If you have a child who struggles, seeing progress can be a little tricky. Sometimes progress comes slowly, and most often it doesn’t look anything like we had expected it to. Other times, progress for dyslexia looks more like a complicated dance—one step forward and two steps back, with lots of zigging and zagging. But every now and then, progress surprises us, like laboring in a garden and being surprised by the first ripe fruit tucked under the lush foliage. Homeschooling my dyslexic daughter is exactly this way; our progress comes slowly and often surprises me.
About a year and a half ago, I quit teaching her traditional spelling. Nothing I tried was working, and all our efforts only created tons of anxieties for her. We stopped. I researched dyslexia, and we took a different approach. Instead of phonics and spelling, we worked through Dyslexia Games levels A and B. This year, I thought she had progressed enough to give spelling another try, but not from a purely phonics approach. What I noticed was that my dyslexic daughter was learning to make a visual print of her words in her memory. Dyslexia Games had trained my very right-brained, creative daughter to notice details and patterns.
When I saw A Reason for Spelling, I loved that it continued in this same approach, with lots of fun activity ideas. Our first week in, my daughter traced her spelling words in play dough, danced her spelling words in rhythm with jingle bells strapped to her ankles, made her spelling words with bananagrams, among other fun activities. The result? A 100% on her spelling test! She aced all 15 words. She’s had the same success with her second list, mastering every word. And we’re now working on her third list this year. We take our time and complete every activity, moving on only when she’s ready.

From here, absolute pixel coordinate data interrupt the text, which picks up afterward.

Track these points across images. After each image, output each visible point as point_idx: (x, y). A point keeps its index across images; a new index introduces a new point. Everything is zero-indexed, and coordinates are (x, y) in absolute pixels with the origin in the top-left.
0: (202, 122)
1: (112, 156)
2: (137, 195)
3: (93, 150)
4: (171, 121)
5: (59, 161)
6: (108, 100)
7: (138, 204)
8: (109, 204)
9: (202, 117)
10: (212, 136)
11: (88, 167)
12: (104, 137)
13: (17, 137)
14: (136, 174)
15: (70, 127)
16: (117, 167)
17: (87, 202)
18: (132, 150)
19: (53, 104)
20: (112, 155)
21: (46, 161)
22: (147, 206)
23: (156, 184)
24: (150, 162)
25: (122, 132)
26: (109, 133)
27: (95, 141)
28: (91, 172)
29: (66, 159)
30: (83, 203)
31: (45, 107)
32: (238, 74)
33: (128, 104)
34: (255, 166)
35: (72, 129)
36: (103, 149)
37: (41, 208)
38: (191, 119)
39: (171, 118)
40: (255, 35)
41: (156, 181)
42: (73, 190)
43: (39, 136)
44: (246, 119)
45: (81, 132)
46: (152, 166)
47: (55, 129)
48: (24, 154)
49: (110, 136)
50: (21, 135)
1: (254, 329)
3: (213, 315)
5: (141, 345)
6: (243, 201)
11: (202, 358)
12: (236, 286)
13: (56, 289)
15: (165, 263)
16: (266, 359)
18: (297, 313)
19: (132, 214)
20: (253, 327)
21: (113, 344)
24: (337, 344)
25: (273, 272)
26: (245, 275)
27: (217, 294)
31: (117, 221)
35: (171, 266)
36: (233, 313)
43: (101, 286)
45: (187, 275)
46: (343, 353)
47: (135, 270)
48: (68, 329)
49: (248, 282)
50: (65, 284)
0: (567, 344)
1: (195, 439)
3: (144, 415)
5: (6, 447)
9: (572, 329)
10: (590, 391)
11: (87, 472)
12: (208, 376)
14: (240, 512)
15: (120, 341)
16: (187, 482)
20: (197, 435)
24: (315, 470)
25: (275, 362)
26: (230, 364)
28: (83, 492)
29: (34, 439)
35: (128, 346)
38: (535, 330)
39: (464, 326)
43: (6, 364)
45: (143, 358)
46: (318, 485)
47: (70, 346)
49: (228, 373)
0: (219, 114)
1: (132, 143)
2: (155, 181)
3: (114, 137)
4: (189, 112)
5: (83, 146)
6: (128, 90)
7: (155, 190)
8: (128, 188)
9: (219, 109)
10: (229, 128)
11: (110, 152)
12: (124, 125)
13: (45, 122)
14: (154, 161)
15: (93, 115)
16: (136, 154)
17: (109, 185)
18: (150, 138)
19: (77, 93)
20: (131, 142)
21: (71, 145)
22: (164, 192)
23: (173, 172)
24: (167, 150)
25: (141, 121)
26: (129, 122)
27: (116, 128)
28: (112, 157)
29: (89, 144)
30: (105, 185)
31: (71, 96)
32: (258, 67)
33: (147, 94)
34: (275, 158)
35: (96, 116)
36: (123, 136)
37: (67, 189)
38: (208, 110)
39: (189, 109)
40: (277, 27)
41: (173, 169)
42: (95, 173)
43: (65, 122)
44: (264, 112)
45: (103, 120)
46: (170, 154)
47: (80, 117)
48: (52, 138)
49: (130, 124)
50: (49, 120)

She also loves Writing and Rhetoric. We’ve baby-stepped writing. I scribed for her really all the way until the end of last year. We take turns sometimes now with her daily work, but she’s much more confident in writing. During writing time, we don’t worry about spelling. Her one objective is to get those creative thoughts down on paper. Spelling, punctuation, grammar—all of that comes later during revision. Writing and Rhetoric gets her started with a fable which becomes the framework for what she will write. She rewrites sentences or phrases and finally rewrites the entire fable. It’s a workbook style of learning, which I was very surprised she liked. But it has been a good fit for her. We also play some writing games that add variety and challenge her story-telling skills.

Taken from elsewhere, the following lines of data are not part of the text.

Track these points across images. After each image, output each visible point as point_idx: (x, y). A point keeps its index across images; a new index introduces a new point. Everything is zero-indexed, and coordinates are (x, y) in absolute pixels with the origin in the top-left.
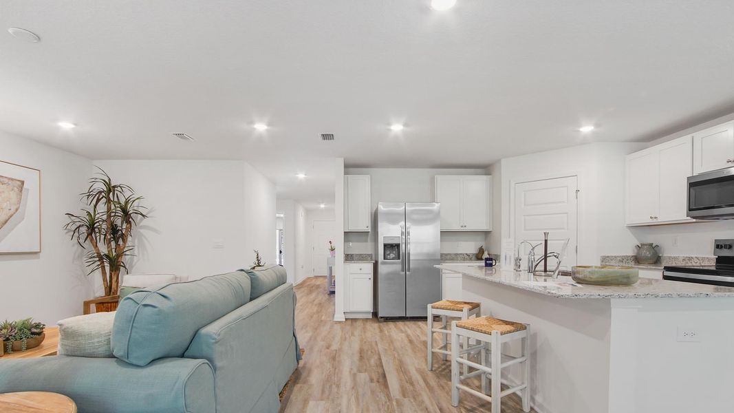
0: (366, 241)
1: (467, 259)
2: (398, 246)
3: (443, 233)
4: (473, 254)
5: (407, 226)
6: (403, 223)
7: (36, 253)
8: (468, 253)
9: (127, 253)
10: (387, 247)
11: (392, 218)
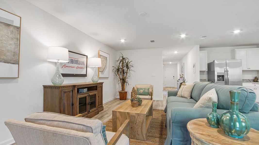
0: (204, 74)
1: (248, 82)
2: (223, 76)
3: (243, 71)
4: (252, 80)
5: (227, 68)
6: (225, 68)
7: (108, 78)
8: (249, 79)
9: (128, 78)
10: (219, 76)
11: (220, 66)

We’ve come so far in some areas, but progress for dyslexia is that complicated dance, remember. And our huge leaps forward in some areas have meant new battles elsewhere. Math is one of those battle scenes right now; reading comprehension is another. So what does progress for dyslexia look like?
Spelling Progress for Dyslexia
- Academics. We are in a unique homeschool situation that requires regular testing. My daughter’s testing has shown regular improvement. In some areas that improvement is small and incremental; in other areas, it surges forward and then stalls for a bit. But testing is the least of the ways I monitor progress. When she completes an assignment, when she enthusiastically initiates a project or goes the extra mile on an assignment, when she gets through a day of homeschool without a meltdown, when she makes connections and interacts with what she is learning in her own unique way—all of that is progress.

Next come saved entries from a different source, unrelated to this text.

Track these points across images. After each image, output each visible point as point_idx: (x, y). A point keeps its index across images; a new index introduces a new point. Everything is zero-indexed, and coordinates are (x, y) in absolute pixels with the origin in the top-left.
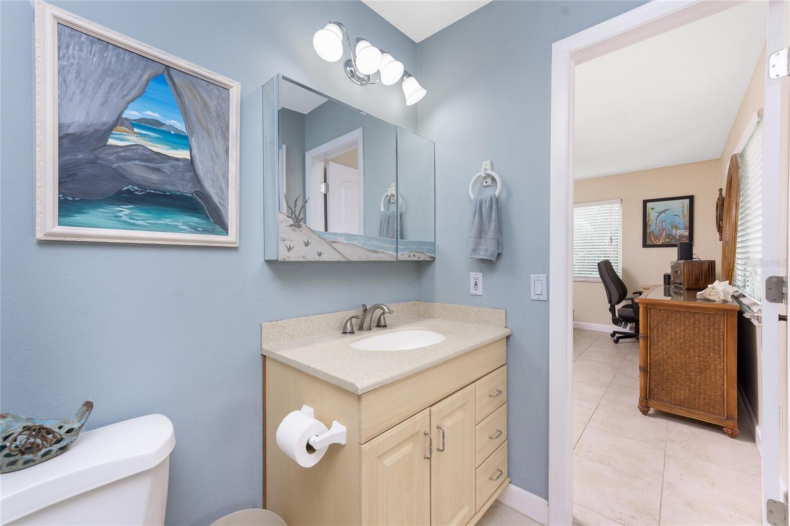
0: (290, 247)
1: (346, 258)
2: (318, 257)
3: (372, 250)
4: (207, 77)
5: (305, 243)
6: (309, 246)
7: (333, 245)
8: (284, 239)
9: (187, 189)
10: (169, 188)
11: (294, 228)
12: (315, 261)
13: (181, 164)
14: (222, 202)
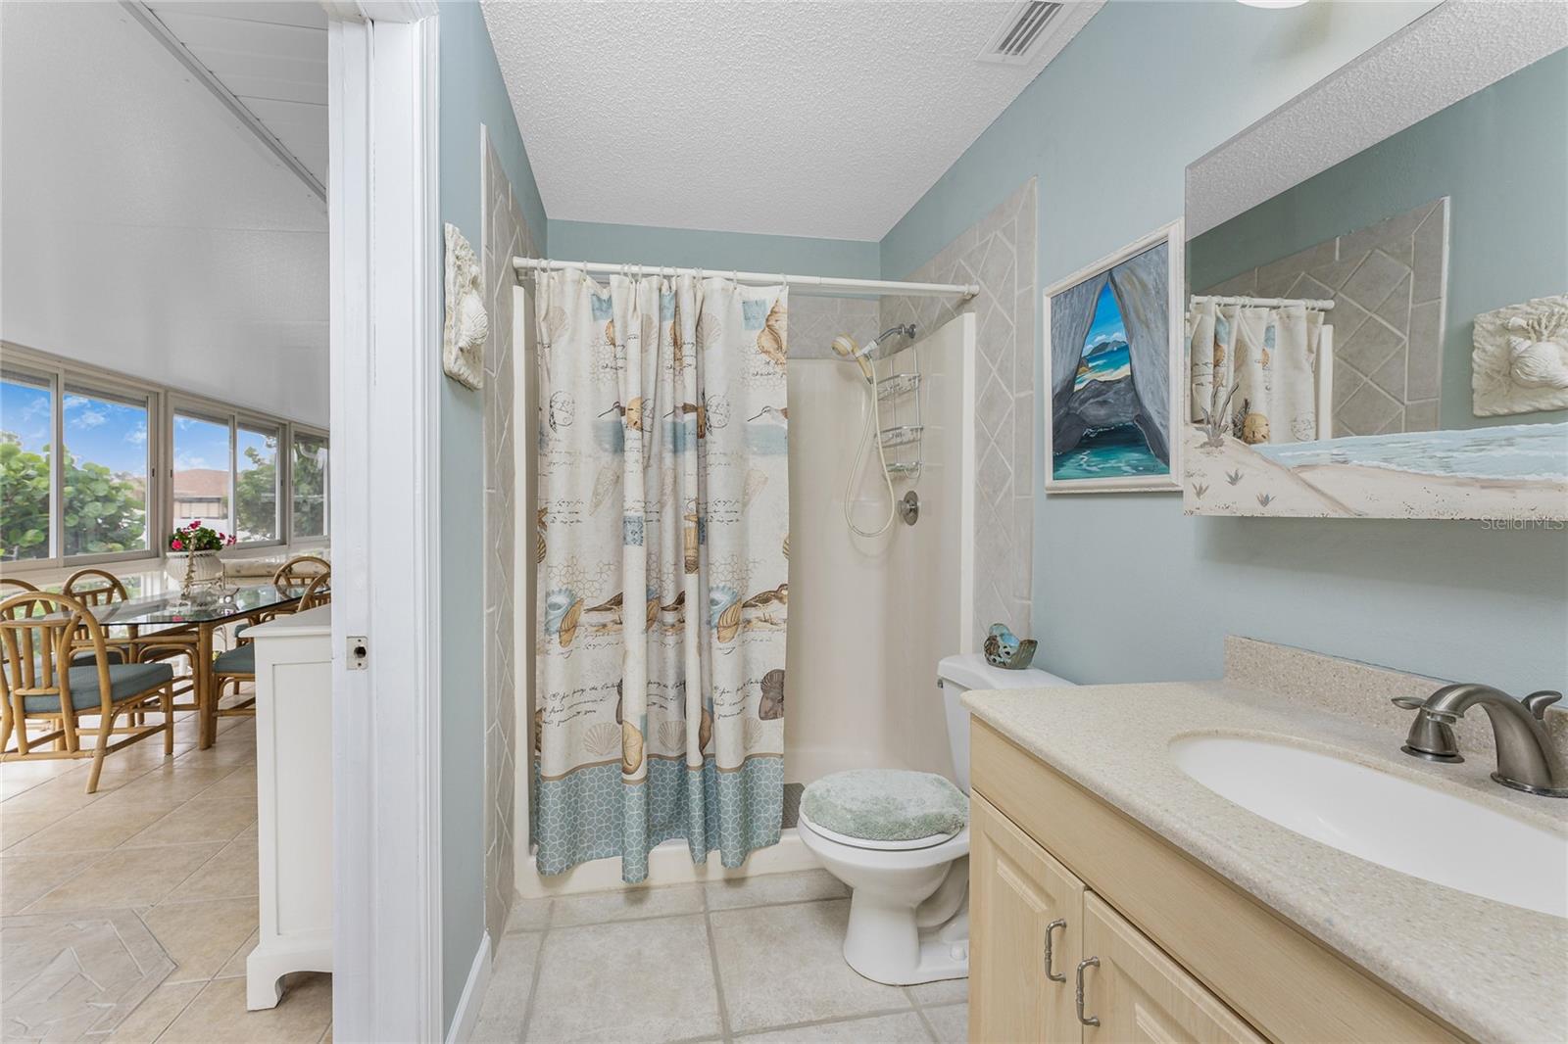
0: (1201, 488)
1: (1346, 509)
2: (1261, 507)
3: (1477, 480)
4: (1155, 242)
5: (1231, 477)
6: (1240, 483)
7: (1302, 475)
8: (1191, 473)
9: (1126, 417)
10: (1113, 420)
11: (1208, 449)
12: (1252, 516)
13: (1122, 385)
14: (1163, 422)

- Skills. Karate is an extra-curricular that I love for my kids. It teaches energy under control (something all my ADHD ninjas need), it teaches character and perseverance, but it also teaches skills. My daughter practices and performs long sequences of moves in one direction, spins and repeats the sequence in the reverse direction, crossing her midline, moving left to right and back and forth. At first, these sequences were a huge challenge, and half the time she couldn’t remember her left from her right. Once she did memorize the sequence, she had to perform that sequence in front of judges and a gym full of parents. Sometimes she gets flustered, forgets, stalls, remembers, and pushes on. Each kata she learns, each test she finishes, each belt she earns, each evaluation she receives marks progress.
- Character. Dyslexia has taught my daughter how to endure and how to persevere. Nothing comes easily for her, unfortunately. All of life seems to be a struggle. And yet she presses on. That’s not to say there aren’t discouraging days and moments where she gives up. But overall, she’s learning determination and endurance. And so am I!
- Confidence. This progress comes perhaps most slowly and quietly. Often it dawns on me gradually when I realize she’s no longer afraid, when I can’t remember the last time we had a meltdown during a particular activity, when she wants to tackle an extracurricular activity without me talking to the adult in charge about accommodations. I walk a fine line, it seems, between shielding that vulnerable spark of confidence she’s shown and giving it room and space to kindle into a flame.
What spells progress for my child with dyslexia may look nothing like your journey. That’s okay. When you have a child who struggles, you have to decide what progress looks like. You have to sit down and determine what your mile-markers are. But I do encourage you to know what you are looking for. The day to day of homeschooling a child with learning difficulties can be grueling, for both of you. Take a moment and take stock of your progress. It’s there; you just have to know where to look and what to look for. No matter what it looks like, embrace it. It’s progress, no matter how it’s spelled.